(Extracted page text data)
=== Section Start ===
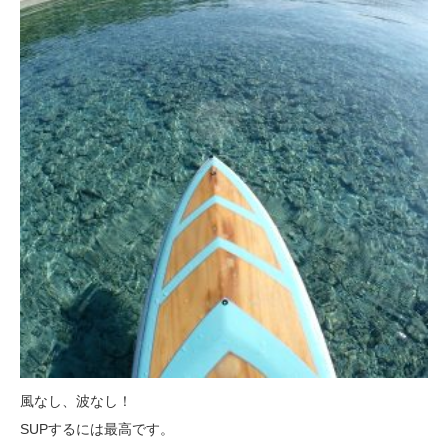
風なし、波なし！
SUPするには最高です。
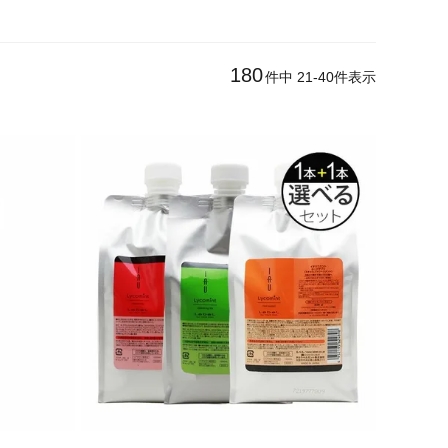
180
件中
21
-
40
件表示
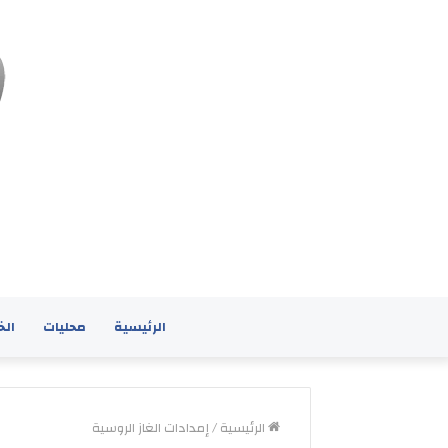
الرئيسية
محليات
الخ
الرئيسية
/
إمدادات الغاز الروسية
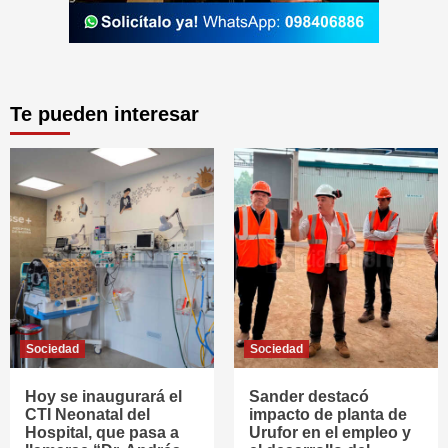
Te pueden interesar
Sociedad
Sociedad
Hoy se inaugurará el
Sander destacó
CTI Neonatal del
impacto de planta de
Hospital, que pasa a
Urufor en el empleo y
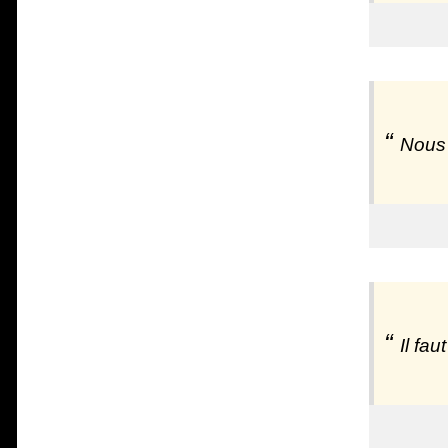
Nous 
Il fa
=== Section End ===
=== Section Start ===
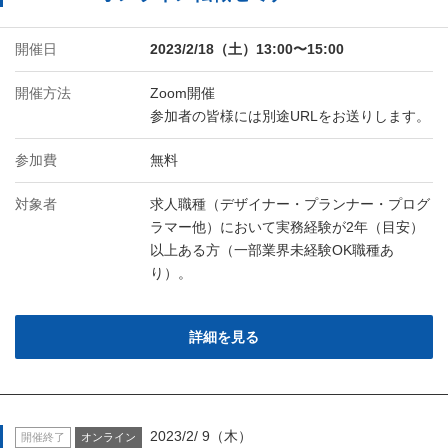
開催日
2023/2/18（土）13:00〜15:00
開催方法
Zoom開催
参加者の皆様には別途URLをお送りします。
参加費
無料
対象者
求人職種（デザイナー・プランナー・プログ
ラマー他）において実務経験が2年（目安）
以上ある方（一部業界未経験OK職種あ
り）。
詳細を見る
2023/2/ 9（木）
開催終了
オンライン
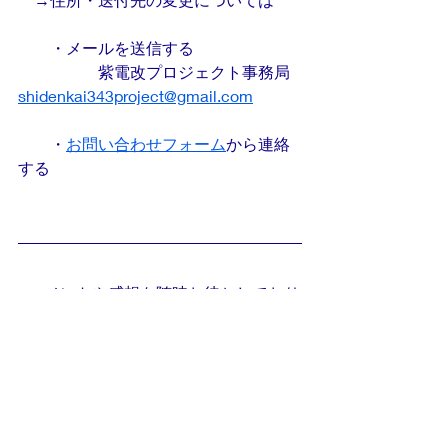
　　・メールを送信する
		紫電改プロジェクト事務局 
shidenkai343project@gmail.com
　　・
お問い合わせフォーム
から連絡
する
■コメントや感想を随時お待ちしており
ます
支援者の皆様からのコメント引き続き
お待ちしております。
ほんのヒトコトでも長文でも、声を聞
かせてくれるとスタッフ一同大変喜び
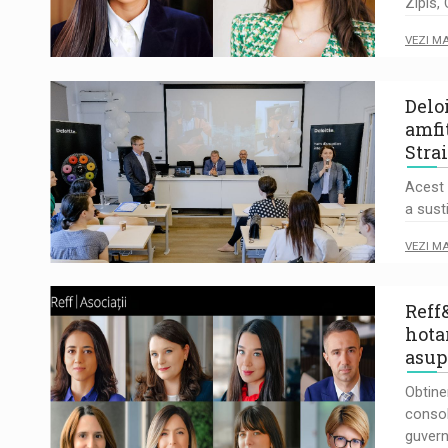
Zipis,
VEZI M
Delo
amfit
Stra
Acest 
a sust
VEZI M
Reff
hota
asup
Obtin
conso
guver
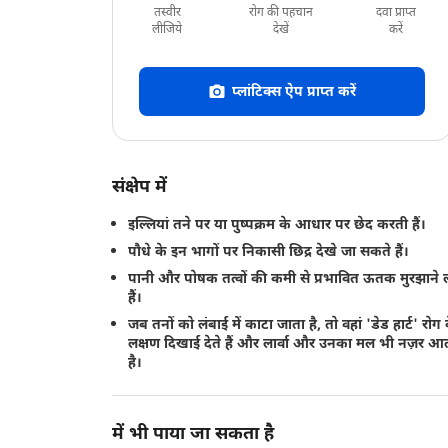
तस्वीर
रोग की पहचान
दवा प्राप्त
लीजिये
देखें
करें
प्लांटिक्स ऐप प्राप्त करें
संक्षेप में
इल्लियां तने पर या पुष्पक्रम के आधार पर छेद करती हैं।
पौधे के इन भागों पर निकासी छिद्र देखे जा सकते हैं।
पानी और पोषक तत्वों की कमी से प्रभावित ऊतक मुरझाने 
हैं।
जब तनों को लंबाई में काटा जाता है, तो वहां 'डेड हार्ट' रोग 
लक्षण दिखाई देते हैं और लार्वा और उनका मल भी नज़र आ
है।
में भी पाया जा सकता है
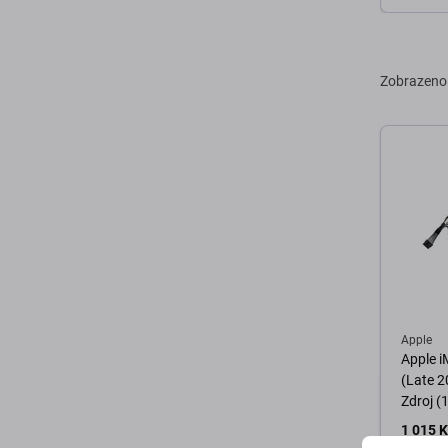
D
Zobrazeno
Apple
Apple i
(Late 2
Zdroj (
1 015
=== Section End ===
=== Section Start ===
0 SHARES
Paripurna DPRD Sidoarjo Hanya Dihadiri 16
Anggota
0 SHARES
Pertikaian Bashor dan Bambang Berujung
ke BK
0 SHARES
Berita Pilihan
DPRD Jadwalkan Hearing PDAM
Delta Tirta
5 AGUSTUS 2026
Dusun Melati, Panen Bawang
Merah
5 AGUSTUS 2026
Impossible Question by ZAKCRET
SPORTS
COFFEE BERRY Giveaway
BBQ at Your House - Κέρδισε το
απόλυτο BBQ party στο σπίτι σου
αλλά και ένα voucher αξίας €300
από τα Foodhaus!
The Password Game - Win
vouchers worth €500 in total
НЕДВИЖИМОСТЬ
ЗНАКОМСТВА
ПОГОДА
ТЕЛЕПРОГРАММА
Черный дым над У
=== Section End ===
[BRIEF]
Among the lines above, find those carrying the word "DPRD" and copy them out.

[SOLUTION FOR THIS TASK]
Paripurna DPRD Sidoarjo Hanya Dihadiri 16
DPRD Jadwalkan Hearing PDAM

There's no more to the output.